Safety Bay Library. As the image shows, first opened in 1972. When I first came to Rockingham in 1979, it was pretty much unchanged. It was pretty much unchanged when I first left in 1992, and when I came back for the (so far) final time in 2010. For residents of my generation, this is what we see when the library is mentioned.
This is the library, now. Or, rather, this is the sculpture in the garden in front of the library. I’m not a fan of the work– two emus and a grass tree, in rebar, it’s exactly the kind of ultra-representative work in obvious materials that I find way too conservative for my tastes. But it’s by a local artist, it won a People’s Choice Award at one of our exhibitions, and it so it has significance for the City. And that’s an important factor.
Just as importantly, it’s a work that’s going to last for more than 50 years. And that means that, for generations of residents, this is what they’ll see when Safety Bay Library is mentioned. They won’t know that I bought it, or that I chose the place where it was installed. But by doing so, I’ve changed the physical nature of a local landmark: it will never be seen the same way again. No matter where I go, or where or when I die, I’ve physically changed my home town, in this one way, forever.
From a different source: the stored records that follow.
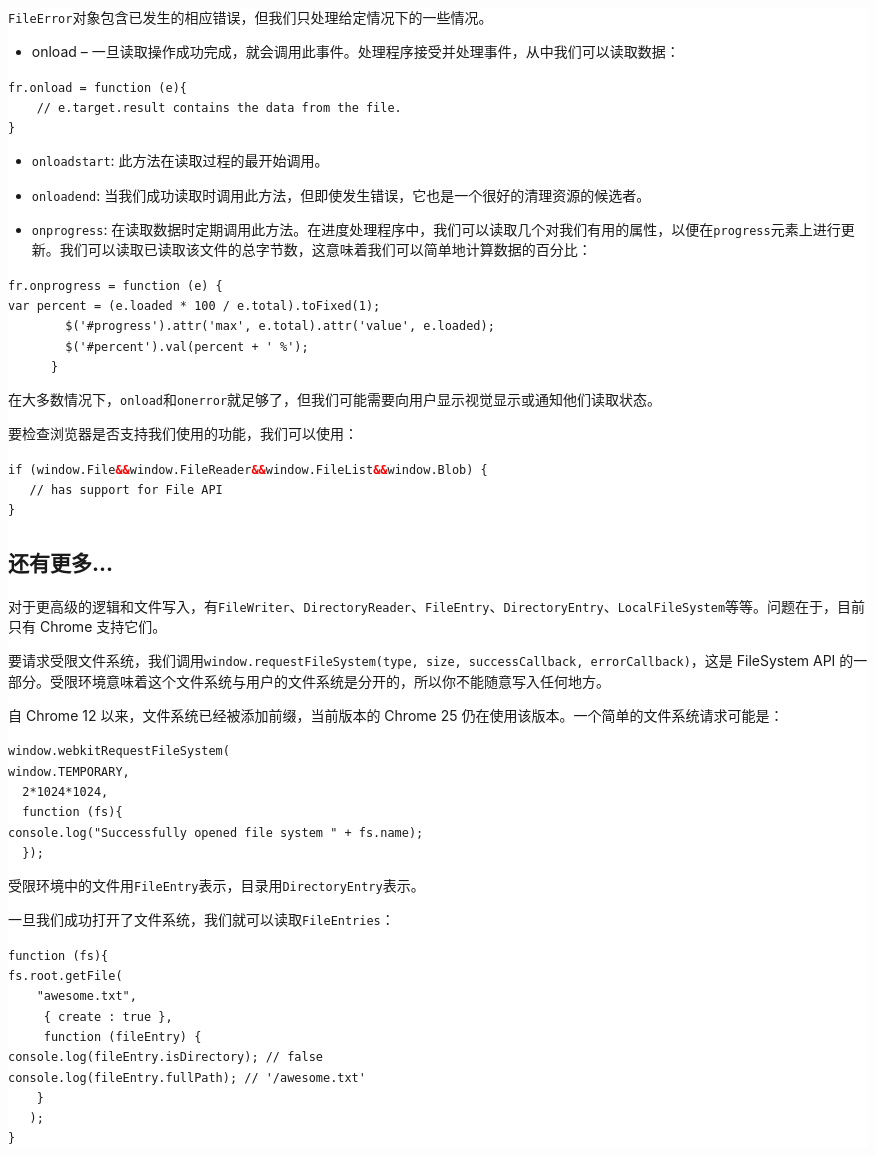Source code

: `FileError`对象包含已发生的相应错误，但我们只处理给定情况下的一些情况。

+   onload – 一旦读取操作成功完成，就会调用此事件。处理程序接受并处理事件，从中我们可以读取数据：

```html
fr.onload = function (e){
    // e.target.result contains the data from the file.
}
```

+   `onloadstart`: 此方法在读取过程的最开始调用。

+   `onloadend`: 当我们成功读取时调用此方法，但即使发生错误，它也是一个很好的清理资源的候选者。

+   `onprogress`: 在读取数据时定期调用此方法。在进度处理程序中，我们可以读取几个对我们有用的属性，以便在`progress`元素上进行更新。我们可以读取已读取该文件的总字节数，这意味着我们可以简单地计算数据的百分比：

```html
fr.onprogress = function (e) {
var percent = (e.loaded * 100 / e.total).toFixed(1);
        $('#progress').attr('max', e.total).attr('value', e.loaded);
        $('#percent').val(percent + ' %');
      }
```

在大多数情况下，`onload`和`onerror`就足够了，但我们可能需要向用户显示视觉显示或通知他们读取状态。

要检查浏览器是否支持我们使用的功能，我们可以使用：

```html
if (window.File&&window.FileReader&&window.FileList&&window.Blob) {
   // has support for File API
}
```

## 还有更多...

对于更高级的逻辑和文件写入，有`FileWriter`、`DirectoryReader`、`FileEntry`、`DirectoryEntry`、`LocalFileSystem`等等。问题在于，目前只有 Chrome 支持它们。

要请求受限文件系统，我们调用`window.requestFileSystem(type, size, successCallback, errorCallback)`，这是 FileSystem API 的一部分。受限环境意味着这个文件系统与用户的文件系统是分开的，所以你不能随意写入任何地方。

自 Chrome 12 以来，文件系统已经被添加前缀，当前版本的 Chrome 25 仍在使用该版本。一个简单的文件系统请求可能是：

```html
window.webkitRequestFileSystem(
window.TEMPORARY,
  2*1024*1024,
  function (fs){
console.log("Successfully opened file system " + fs.name);
  });
```

受限环境中的文件用`FileEntry`表示，目录用`DirectoryEntry`表示。

一旦我们成功打开了文件系统，我们就可以读取`FileEntries`：

```html
function (fs){
fs.root.getFile(
    "awesome.txt",
     { create : true },
     function (fileEntry) {
console.log(fileEntry.isDirectory); // false
console.log(fileEntry.fullPath); // '/awesome.txt'
    }
   );
}
```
That is grandiose, and egotistical, but it matters, somewhere deep inside of me, where my inner darkness finds things important.
But, you know, it’s still pretty fucking vanilla. So whenever I’ve had a chance to directly influence a matter of design or installation, I’ve fought for something a little more, well, distinctive.
This is a climbing frame. And a seat. And a fish. And an island within the soak area when this particular park floods during times of extreme rainfall. And it gave our Parks department conniptions when I worked with the City’s landscape architect to develop the scope, and ran the aquisition assessment, for what they thought was going to be a nice bench and a nice set of metal tubes like the ones you see in all the other parks. Created by the wonderfully talented Fiona Gavino, it was an early success for my philosophy.
Here’s another example:
It’s a couch. A concrete couch. It sat outside a youth centre, and it was painted like, well, a couch with a person sitting on it. Then the centre closed, and I got my hands on it. We moved it across town, to the front of the Arts Centre, and opened for submissions.
You can see it for miles down the street. And it does what art should: love it or hate it, you can’t ignore it, and you can’t deny its existence. It commands the eye. It demands you move closer, cross the street, come over to view it, contemplate it, comment upon it. I’ve overheard people talking: I’ll meet you at the couch. It’s a location, and less than a year after installation, an icon.
And it’s not fucking vanilla.
So, that’s it. I wish I could have had more time. I wish I could have pushed harder, gone further, dragged my hometown deeper into the future. I had such plans. But I made progress. That’s something, I guess.